Judge rules against developer in battlefield battle

November 24, 2005|By DAVE McMILLON

CHARLES TOWN, W.VA. - The head of a group trying to save a Civil War battlefield near Shepherdstown, W.Va., from development is cheering a judge's recent ruling regarding a 100-home subdivision proposed for the property.

There has been widespread support for the establishment of a national park to protect the site where the Battle of Shepherdstown was waged in 1862 off Trough Road.

But the developers of the proposed housing subdivision have been fighting for their plan to build homes on the 112-acre site and recently filed papers in Jefferson County Circuit Court challenging a decision by the Jefferson County Zoning Board of Appeals to deny a conditional use permit to build the homes.


Attorney Richard Gay, representing Far Away Farm LLC, claimed the zoning board of appeals made errors, including that the board refused to accept evidence by a traffic expert that the traffic impact by the subdivision would comply with the county's land-use laws.

One of the issues surrounding the development was the amount of traffic that it would generate on Trough Road.

The zoning board of appeals also disregarded a development review system which would determine the compatibility of the property for higher housing densities, Gay said in the paperwork.

But in a ruling dated Nov. 16, Jefferson County Circuit Court Judge Thomas W. Steptoe Jr. rejected parts of the developer's challenge.

The developers are challenging the zoning board of appeals decision in several ways, said attorney Nathan Cochran, representing the developers.

One of the requests was to have Steptoe grant a writ of certiorari, which would mean the judge would review all elements of the case before the zoning board of appeals.

Steptoe rejected the request.

In his ruling, Steptoe said the zoning board of appeals found that the development was too dense to be compatible with the surrounding neighborhood.

"Upon review there appears to be sufficient evidentiary basis to permit the board to conclude that the subdivision, as currently proposed, would not be compatible with the roads that it would serve and its surroundings," Steptoe wrote.

"Further, upon review of the board's order, this court cannot agree that the board's findings of fact and conclusions were inadequate to permit meaningful review," Steptoe said.

But Steptoe is continuing to consider the case for a "declaratory judgment," which involves determining the rights of parties involved in a case, attorneys said.

The possible outcomes under declaratory judgment could include sending the case back to the zoning board of appeals, said attorney Linda Gutsell, representing Shepherdstown Battlefield Preservation Association LLC, the group leading the charge to save the battlefield.

Ed Dunleavy, president of the Shepherdstown Battlefield Preservation Association LLC, praised Steptoe's ruling in a e-mail sent to The Herald-Mail Co.

"This is good news, but the effort will have to continue as the court could rule in any number of directions ..." Dunleavy said.

The Battle of Shepherdstown took place Sept. 19 and 20, 1862, on acreage to the west side of what is now Trough Road, including Far Away Farm, according to the National Park Services Web site.

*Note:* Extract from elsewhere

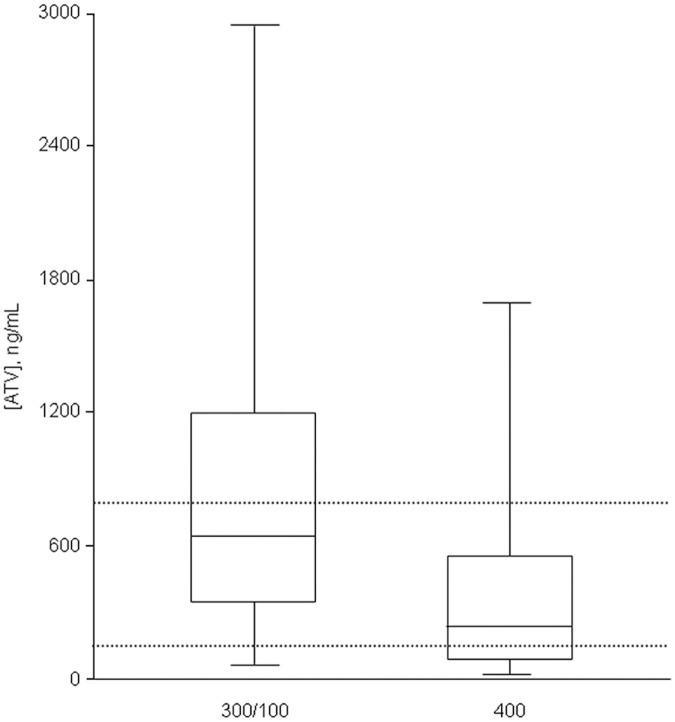
Box-plot of atazanavir (ATV) plasma trough concentrations clustered according to drug dosage.Dashed lines represent the upper and lower limits of the therapeutic window of ATV concentrations (150–800 ng/mL).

After the Battle of Antietam, Gen. Robert E. Lee began to pull his Army of Northern Virginia back across the Potomac River, crossing at Pack Horse Ford.

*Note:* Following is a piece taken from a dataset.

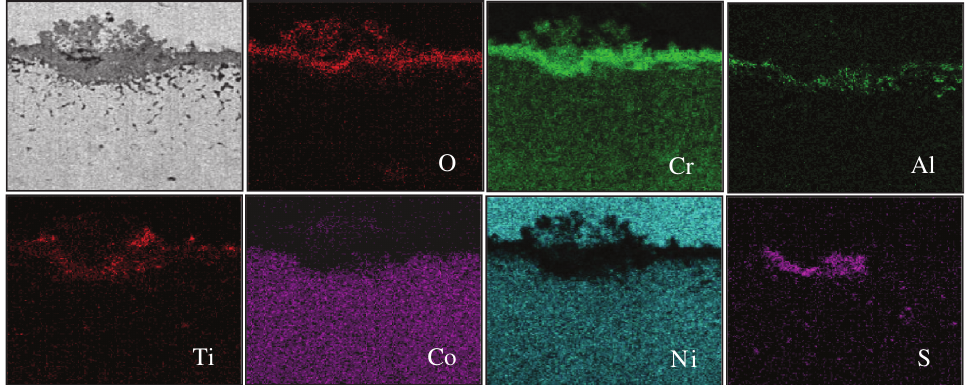
Figure 7: EDS elemental mapping analysis of the corroded samples at 750°C for 500h with 1.5% SO 2 + NaCl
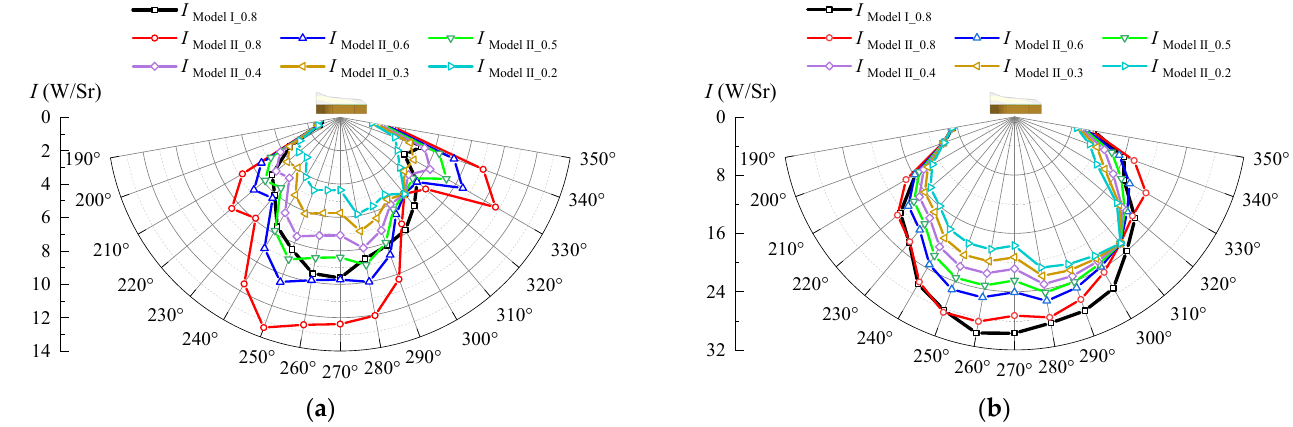
Figure 29. Total infrared radiation intensity of models with different emissivity of deflectors. ( a ) 3–5 µm band; and ( b ) 8–14 µm band.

Union soldiers arrived on the Maryland side of the river the following morning and began to shoot at southern troops across the water.

There were more than 600 casualties.

Earlier this month, the Jefferson County Commission held a public hearing to gauge public support for establishment of a national park to protect the battlefield, and speakers gave overwhelming support to the idea.

Dunleavy said during the hearing that the owners of the land are asking $3.6 million for the property and that his organization made an offer to purchase it.

The owners made no counteroffer, Dunleavy said.

Dunleavy said Wednesday that "we're kind of scratching our heads" and wondering why the owners have not made any counter offers yet.

"We just have to be patient," Dunleavy said.

Cochran declined to comment on the efforts by Dunleavy's group to purchase the property.